Journal of the History of Sexuality: "While the book is written in a fluent, simple style that makes it accessible to the student and the layperson, behind it lies a wealth of scholarship and learning."
The New Republic: "Hamel's treatment of this complicated story is outstanding not only for its comprehensive (yet remarkably concise) presentation of the social and historical context of fourth-century Athens, but also, perhaps supremely, for its tact. By presenting sex and the ancient Greek sex trade forthrightly, she puts to shame the ponderous cuteness and leering euphemism that writing about Neaira's case has aroused in many classicists over the centuries. She brings out both the sordid exploitation of Neaira's circumstances and the genuine strength of the bond that linked this former prostitute with Stephanos and his family, piecing together a plausible account from what is often minimal evidence, managing to explore her human characters without idealizing them, and judiciously staying just shy of a historical novel."
Visit http://www.tryingneaira.com to read more reviews of Trying Neaira.
An Excerpt:
"A man who was interested in engaging the services of a female prostitute in ancient Greece had a wide range of girls to choose from. (Male prostitutes were also readily available.) Prostitution itself, moreover, was perfectly legal. Indeed, prostitutes were taxed by the state in Athens, so little interest did the polis have in suppressing the industry. Buying sex from prostitutes, then, was sanctioned by law. It was also, on the whole, sanctioned by popular opinion. A man who visited prostitutes too frequently and squandered his inheritance on his pursuit of physical pleasures might be despised for his lack of self control. But a Greek male need not have been ashamed of his judicious patronage of prostitutes. Where else, after all, was he to turn?
"Far more than in modern societies, where sexually liberated women regularly copulate with men to whom they are not married, prostitutes in ancient Greece provided a necessary service. Men who were in the mood to fornicate had a few options available to them. They could engage in homosexual sex with a male lover. They could seek gratification from one of the slaves of their household, male or female (an option which, however, may not always have been attractive, given that the slaves a man bedded would continue in his home indefinitely, rubbing elbows with his female relatives). Or they could buy sex from a male or female prostitute. Having sex with a respectable woman, for all but the most daring of Lotharios, was simply out of the question. Holding hands with a proper woman who was not a relative, for that matter, was hardly to be hoped for.

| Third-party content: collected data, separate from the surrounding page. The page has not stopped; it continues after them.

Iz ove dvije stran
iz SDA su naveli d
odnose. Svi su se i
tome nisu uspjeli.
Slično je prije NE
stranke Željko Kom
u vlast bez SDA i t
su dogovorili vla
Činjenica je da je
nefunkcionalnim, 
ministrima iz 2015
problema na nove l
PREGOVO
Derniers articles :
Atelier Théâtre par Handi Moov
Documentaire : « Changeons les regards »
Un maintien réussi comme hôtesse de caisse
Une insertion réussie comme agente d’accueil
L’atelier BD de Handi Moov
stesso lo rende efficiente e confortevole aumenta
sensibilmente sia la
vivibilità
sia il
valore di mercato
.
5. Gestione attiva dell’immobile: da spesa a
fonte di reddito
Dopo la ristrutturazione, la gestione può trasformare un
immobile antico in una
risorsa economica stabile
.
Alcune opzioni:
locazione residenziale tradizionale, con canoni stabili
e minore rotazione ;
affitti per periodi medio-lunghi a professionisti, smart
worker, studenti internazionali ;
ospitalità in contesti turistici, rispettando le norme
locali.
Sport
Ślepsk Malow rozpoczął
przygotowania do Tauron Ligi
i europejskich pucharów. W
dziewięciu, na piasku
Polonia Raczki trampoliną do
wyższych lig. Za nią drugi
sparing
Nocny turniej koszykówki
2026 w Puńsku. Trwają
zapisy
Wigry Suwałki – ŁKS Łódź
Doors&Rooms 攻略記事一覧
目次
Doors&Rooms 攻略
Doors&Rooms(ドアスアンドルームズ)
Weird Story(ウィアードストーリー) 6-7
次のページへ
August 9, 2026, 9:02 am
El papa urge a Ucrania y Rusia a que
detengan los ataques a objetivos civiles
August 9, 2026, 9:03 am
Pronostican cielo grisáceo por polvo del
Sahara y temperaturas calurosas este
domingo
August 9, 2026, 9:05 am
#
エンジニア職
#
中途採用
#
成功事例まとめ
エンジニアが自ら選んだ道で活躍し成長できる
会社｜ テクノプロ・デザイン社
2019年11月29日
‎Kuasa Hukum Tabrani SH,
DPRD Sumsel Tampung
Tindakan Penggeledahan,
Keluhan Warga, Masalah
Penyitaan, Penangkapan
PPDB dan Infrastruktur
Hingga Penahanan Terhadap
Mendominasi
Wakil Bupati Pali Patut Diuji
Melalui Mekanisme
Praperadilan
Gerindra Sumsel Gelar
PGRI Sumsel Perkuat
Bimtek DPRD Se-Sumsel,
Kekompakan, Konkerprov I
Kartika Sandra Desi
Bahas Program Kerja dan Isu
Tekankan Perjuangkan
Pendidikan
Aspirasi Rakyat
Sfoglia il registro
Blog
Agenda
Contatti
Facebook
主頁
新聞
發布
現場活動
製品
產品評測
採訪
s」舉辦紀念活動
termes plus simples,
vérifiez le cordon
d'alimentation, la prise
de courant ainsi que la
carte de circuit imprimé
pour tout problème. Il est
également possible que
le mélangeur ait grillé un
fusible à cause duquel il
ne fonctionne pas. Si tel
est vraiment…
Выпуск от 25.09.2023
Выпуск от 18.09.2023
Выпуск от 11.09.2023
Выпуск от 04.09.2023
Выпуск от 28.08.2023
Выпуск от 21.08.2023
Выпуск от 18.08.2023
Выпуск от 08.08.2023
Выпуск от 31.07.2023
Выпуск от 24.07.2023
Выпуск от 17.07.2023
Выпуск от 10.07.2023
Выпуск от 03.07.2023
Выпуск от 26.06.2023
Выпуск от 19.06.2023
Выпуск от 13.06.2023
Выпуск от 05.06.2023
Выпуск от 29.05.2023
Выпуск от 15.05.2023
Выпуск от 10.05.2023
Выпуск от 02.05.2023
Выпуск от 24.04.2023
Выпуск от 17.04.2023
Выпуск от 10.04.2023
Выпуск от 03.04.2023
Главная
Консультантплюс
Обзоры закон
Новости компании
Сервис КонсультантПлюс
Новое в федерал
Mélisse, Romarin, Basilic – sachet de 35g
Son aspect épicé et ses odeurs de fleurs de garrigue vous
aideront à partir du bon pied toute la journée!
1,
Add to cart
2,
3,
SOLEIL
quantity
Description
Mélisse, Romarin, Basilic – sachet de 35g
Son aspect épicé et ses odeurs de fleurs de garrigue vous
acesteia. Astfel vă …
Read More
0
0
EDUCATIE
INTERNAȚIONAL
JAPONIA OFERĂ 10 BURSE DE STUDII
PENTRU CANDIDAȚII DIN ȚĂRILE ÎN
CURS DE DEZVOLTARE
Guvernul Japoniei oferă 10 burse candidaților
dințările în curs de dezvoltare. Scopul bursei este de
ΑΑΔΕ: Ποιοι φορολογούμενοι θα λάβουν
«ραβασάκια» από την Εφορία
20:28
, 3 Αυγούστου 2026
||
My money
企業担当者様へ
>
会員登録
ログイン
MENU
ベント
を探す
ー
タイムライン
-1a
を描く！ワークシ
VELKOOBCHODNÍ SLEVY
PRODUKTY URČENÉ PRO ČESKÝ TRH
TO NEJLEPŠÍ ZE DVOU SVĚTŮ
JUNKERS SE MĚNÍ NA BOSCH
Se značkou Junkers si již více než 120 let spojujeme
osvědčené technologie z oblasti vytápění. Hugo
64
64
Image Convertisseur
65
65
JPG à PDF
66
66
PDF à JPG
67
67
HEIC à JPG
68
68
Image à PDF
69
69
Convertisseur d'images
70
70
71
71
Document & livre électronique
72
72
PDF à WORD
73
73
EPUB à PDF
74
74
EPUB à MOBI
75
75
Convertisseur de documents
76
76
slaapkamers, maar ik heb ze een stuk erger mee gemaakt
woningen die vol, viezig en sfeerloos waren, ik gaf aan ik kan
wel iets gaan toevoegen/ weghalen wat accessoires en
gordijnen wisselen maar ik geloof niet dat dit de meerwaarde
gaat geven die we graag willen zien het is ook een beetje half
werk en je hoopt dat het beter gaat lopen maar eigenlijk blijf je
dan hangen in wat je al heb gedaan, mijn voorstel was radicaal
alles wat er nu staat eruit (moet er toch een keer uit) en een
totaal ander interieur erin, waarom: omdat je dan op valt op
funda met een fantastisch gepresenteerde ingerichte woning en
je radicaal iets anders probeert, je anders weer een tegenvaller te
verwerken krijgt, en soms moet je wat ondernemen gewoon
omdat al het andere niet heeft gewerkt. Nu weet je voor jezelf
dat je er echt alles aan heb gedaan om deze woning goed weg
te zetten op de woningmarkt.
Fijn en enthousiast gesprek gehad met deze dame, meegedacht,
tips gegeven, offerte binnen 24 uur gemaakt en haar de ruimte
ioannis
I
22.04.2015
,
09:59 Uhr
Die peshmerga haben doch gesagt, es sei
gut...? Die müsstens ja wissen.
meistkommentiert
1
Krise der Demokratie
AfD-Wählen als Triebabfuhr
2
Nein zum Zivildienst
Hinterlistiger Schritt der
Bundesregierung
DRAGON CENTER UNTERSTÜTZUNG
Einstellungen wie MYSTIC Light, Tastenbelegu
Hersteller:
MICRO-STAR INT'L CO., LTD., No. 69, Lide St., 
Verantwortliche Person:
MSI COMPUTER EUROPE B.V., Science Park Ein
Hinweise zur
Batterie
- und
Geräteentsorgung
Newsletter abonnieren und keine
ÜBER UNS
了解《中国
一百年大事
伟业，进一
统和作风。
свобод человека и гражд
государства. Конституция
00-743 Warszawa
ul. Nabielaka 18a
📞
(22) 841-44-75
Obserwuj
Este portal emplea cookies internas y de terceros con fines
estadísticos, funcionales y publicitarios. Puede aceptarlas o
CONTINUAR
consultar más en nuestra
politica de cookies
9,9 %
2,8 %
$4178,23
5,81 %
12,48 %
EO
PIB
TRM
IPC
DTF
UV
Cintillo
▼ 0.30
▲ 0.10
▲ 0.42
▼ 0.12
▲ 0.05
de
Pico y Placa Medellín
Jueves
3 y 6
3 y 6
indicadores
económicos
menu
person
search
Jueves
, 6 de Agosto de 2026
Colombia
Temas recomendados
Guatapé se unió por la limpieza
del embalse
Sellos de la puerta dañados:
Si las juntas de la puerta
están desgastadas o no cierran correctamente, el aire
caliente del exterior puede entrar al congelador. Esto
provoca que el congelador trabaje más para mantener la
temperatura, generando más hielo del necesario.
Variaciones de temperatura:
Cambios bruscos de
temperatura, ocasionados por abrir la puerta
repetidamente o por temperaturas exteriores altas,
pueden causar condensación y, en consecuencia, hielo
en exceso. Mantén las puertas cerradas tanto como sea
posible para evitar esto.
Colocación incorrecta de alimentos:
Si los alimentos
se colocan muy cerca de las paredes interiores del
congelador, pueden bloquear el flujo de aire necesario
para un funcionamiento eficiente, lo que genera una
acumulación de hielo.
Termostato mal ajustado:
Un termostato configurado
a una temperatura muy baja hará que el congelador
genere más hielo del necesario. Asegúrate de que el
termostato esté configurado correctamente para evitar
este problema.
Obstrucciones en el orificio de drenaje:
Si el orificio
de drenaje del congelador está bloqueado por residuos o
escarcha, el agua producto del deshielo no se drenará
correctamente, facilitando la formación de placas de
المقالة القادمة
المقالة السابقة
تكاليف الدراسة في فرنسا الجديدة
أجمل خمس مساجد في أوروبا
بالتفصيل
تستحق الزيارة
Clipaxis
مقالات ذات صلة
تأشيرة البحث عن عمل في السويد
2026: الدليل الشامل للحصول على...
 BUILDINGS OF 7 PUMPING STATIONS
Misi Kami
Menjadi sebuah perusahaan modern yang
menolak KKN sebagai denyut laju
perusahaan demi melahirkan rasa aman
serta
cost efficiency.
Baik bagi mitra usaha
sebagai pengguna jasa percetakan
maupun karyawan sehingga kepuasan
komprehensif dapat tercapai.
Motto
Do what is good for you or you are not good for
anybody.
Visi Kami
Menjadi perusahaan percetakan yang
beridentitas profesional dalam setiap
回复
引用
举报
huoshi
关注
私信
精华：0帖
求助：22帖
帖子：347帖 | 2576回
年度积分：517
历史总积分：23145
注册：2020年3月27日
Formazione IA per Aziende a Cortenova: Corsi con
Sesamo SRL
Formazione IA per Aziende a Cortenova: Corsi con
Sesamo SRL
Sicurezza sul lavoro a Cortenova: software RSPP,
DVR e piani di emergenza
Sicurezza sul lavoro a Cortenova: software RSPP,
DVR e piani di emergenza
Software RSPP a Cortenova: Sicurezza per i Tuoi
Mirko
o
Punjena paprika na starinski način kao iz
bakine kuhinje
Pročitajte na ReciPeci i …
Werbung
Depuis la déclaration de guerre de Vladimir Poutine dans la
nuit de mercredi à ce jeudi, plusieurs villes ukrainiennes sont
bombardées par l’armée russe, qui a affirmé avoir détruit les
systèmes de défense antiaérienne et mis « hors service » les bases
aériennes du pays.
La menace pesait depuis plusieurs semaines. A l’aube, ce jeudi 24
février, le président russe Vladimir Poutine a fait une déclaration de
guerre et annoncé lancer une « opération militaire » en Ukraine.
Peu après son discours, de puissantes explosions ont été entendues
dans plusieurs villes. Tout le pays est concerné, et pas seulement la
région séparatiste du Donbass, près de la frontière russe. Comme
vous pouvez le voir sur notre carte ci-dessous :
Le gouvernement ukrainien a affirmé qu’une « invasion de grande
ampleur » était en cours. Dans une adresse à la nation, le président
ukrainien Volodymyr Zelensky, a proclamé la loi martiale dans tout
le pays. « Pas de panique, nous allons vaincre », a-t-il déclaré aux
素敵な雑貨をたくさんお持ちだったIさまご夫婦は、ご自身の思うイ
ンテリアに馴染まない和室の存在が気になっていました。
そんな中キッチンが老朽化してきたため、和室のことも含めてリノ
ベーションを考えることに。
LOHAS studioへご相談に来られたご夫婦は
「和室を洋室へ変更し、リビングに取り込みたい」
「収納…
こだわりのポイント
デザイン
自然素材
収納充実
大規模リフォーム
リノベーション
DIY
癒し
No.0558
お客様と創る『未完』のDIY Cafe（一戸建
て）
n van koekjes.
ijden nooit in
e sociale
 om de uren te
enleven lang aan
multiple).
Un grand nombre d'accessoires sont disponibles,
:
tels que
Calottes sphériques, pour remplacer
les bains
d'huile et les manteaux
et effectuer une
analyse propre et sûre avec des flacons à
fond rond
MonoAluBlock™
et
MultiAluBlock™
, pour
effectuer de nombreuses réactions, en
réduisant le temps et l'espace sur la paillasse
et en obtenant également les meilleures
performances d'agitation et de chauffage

"The first problem the would-be lover of a respectable woman faced was an elementary one: how to get close enough to a potential paramour to make one's move. Free women who were not prostitutes were not easily approached on the street or in the marketplace. The women of ancient Greece were expected, ideally, to remain in their homes, spinning wool, overseeing the work of the household slaves, and in general attending to the many chores that needed doing in a pre-Industrial Revolution home. (These generalizations do not apply, however, to Spartan women, whose society differed markedly from that of other Greek poleis, and who enjoyed far more freedoms than their counterparts elsewhere in Greece.) Even within the home, women were expected to have as little contact as possible with men who were not their relatives. If unrelated men were present in their house as dinner guests, for example, the women were expected to keep to the women's quarters of the house for the duration of the visit."